▸ **Available records**
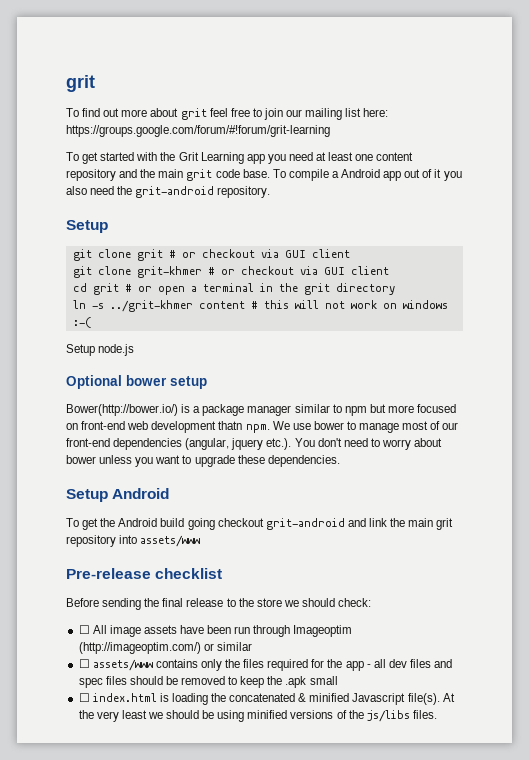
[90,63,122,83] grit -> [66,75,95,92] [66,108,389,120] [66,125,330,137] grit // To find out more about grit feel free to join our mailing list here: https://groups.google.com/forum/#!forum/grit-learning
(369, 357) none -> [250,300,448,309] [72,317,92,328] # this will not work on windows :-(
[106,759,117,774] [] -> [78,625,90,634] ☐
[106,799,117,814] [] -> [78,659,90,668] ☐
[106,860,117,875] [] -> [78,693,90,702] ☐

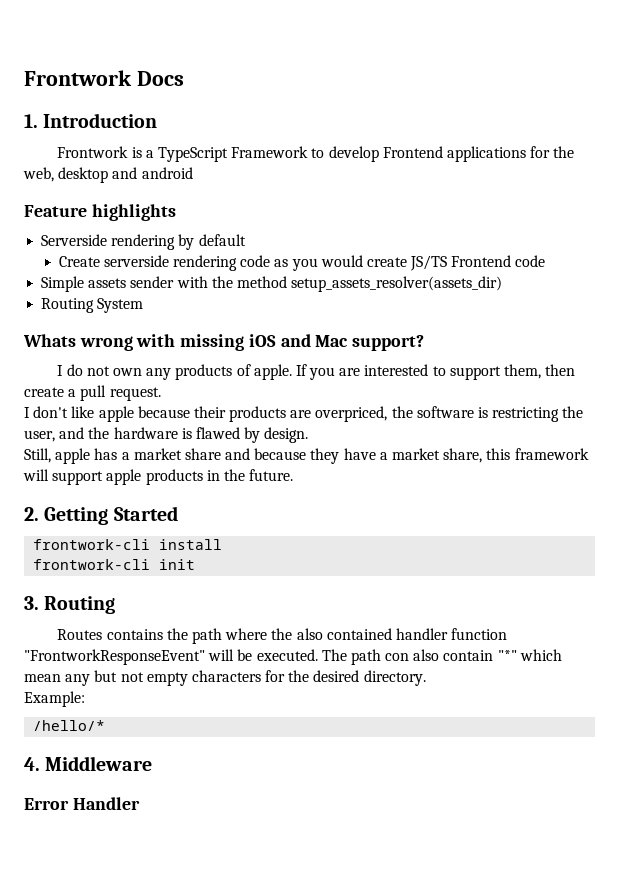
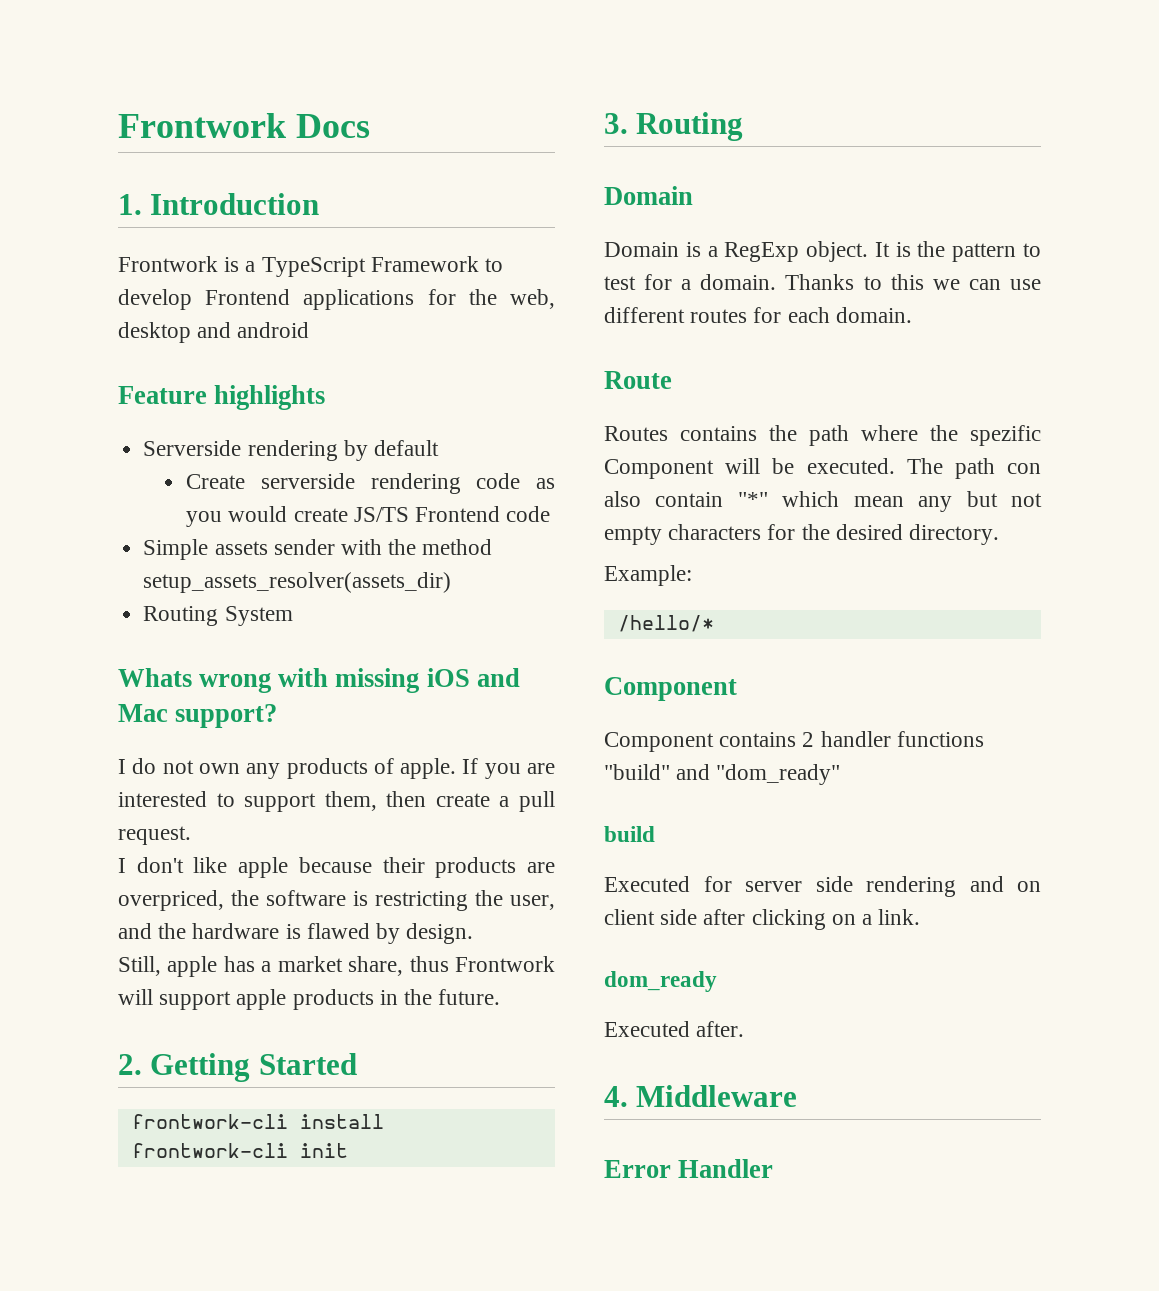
[184,448,589,464] share and because they have a market share, this framework -> [348,956,555,976] share, thus Frontwork
(116, 605) none -> [604,186,693,205] [604,241,1041,262] [604,274,1041,290] [604,307,912,323] [604,371,672,389] // Domain // Domain is a RegExp object. It is the pattern to test for a domain. Thanks to this we can use different routes for each domain. // Route
[296,628,508,640] [24,649,205,665] also contained handler function "FrontworkResponseEvent" -> [970,425,1041,446] [604,459,714,479] spezific Component
(106, 725) none -> [604,677,737,701] [604,731,984,752] [604,764,841,785] [604,826,655,842] [604,876,1041,897] [604,909,921,930] [604,971,717,992] [604,1021,745,1037] // Component // Component contains 2 handler functions "build" and "dom_ready" // build // Executed for server side rendering and on client side after clicking on a link. // dom_ready // Executed after.

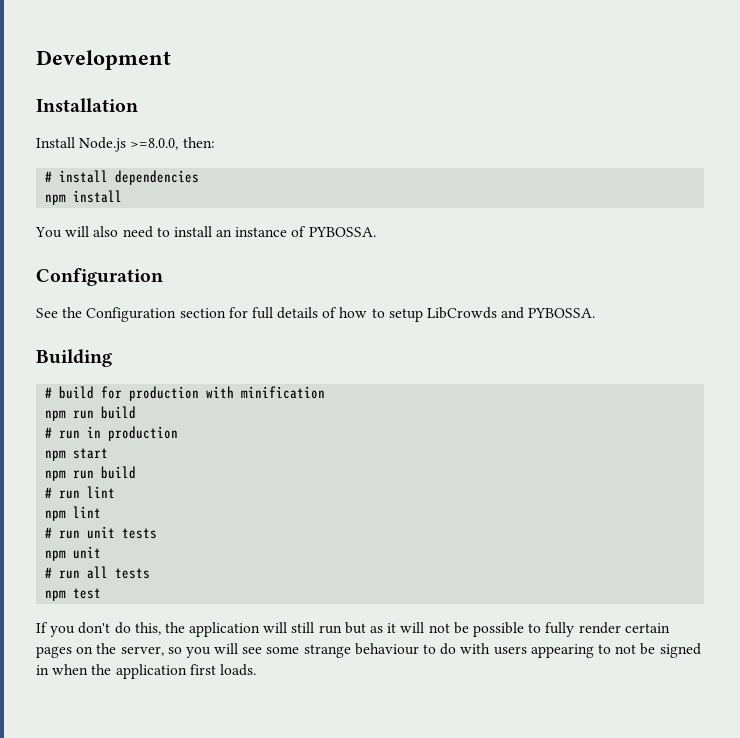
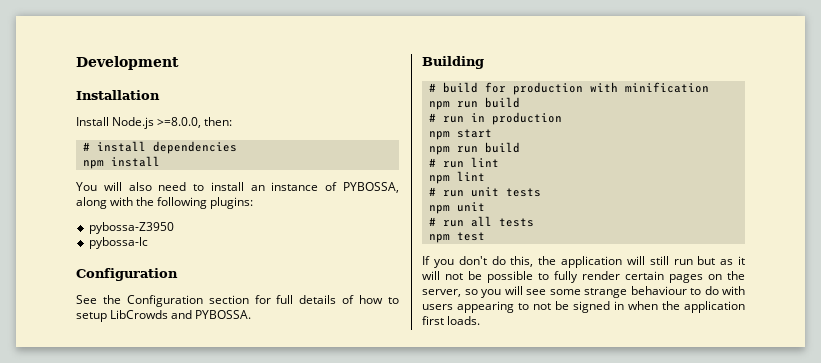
[308,227,376,237] PYBOSSA. -> [342,182,399,193] [76,197,254,209] [88,222,174,234] [88,237,148,249] PYBOSSA, along with the following plugins: // pybossa-Z3950 // pybossa-lc

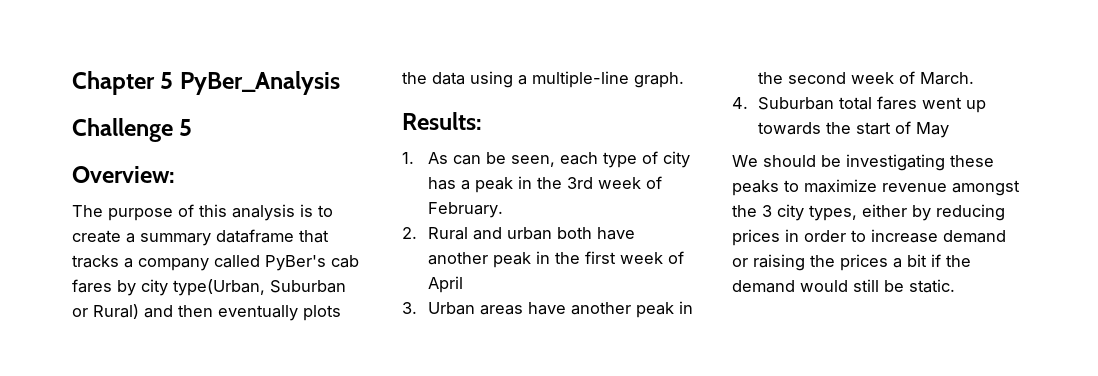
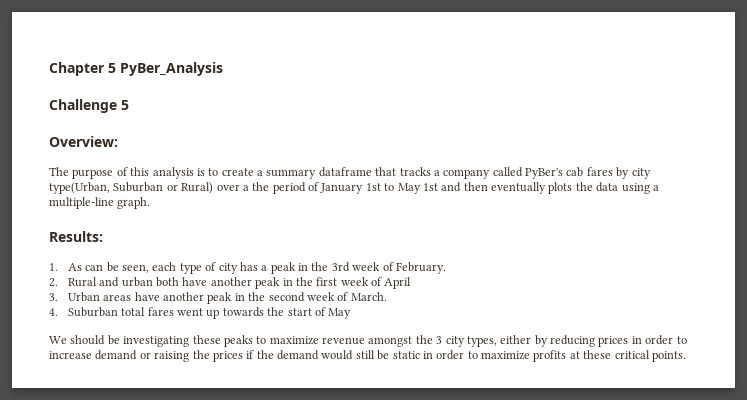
(139, 311) none -> [216,182,438,194] over a the period of January 1st to May 1st
[893,254,927,268] a bit -> (243, 356) none
[909,279,955,293] static. -> [392,350,686,362] static in order to maximize profits at these critical points.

▸ **Work required**
The reply has to reproduce every line above verbatim and contain no pictures.

▸ **Answer to this problem**
[90,63,122,83] grit -> [66,75,95,92] [66,108,389,120] [66,125,330,137] grit // To find out more about grit feel free to join our mailing list here: https://groups.google.com/forum/#!forum/grit-learning
(369, 357) none -> [250,300,448,309] [72,317,92,328] # this will not work on windows :-(
[106,759,117,774] [] -> [78,625,90,634] ☐
[106,799,117,814] [] -> [78,659,90,668] ☐
[106,860,117,875] [] -> [78,693,90,702] ☐

[184,448,589,464] share and because they have a market share, this framework -> [348,956,555,976] share, thus Frontwork
(116, 605) none -> [604,186,693,205] [604,241,1041,262] [604,274,1041,290] [604,307,912,323] [604,371,672,389] // Domain // Domain is a RegExp object. It is the pattern to test for a domain. Thanks to this we can use different routes for each domain. // Route
[296,628,508,640] [24,649,205,665] also contained handler function "FrontworkResponseEvent" -> [970,425,1041,446] [604,459,714,479] spezific Component
(106, 725) none -> [604,677,737,701] [604,731,984,752] [604,764,841,785] [604,826,655,842] [604,876,1041,897] [604,909,921,930] [604,971,717,992] [604,1021,745,1037] // Component // Component contains 2 handler functions "build" and "dom_ready" // build // Executed for server side rendering and on client side after clicking on a link. // dom_ready // Executed after.

[308,227,376,237] PYBOSSA. -> [342,182,399,193] [76,197,254,209] [88,222,174,234] [88,237,148,249] PYBOSSA, along with the following plugins: // pybossa-Z3950 // pybossa-lc

(139, 311) none -> [216,182,438,194] over a the period of January 1st to May 1st
[893,254,927,268] a bit -> (243, 356) none
[909,279,955,293] static. -> [392,350,686,362] static in order to maximize profits at these critical points.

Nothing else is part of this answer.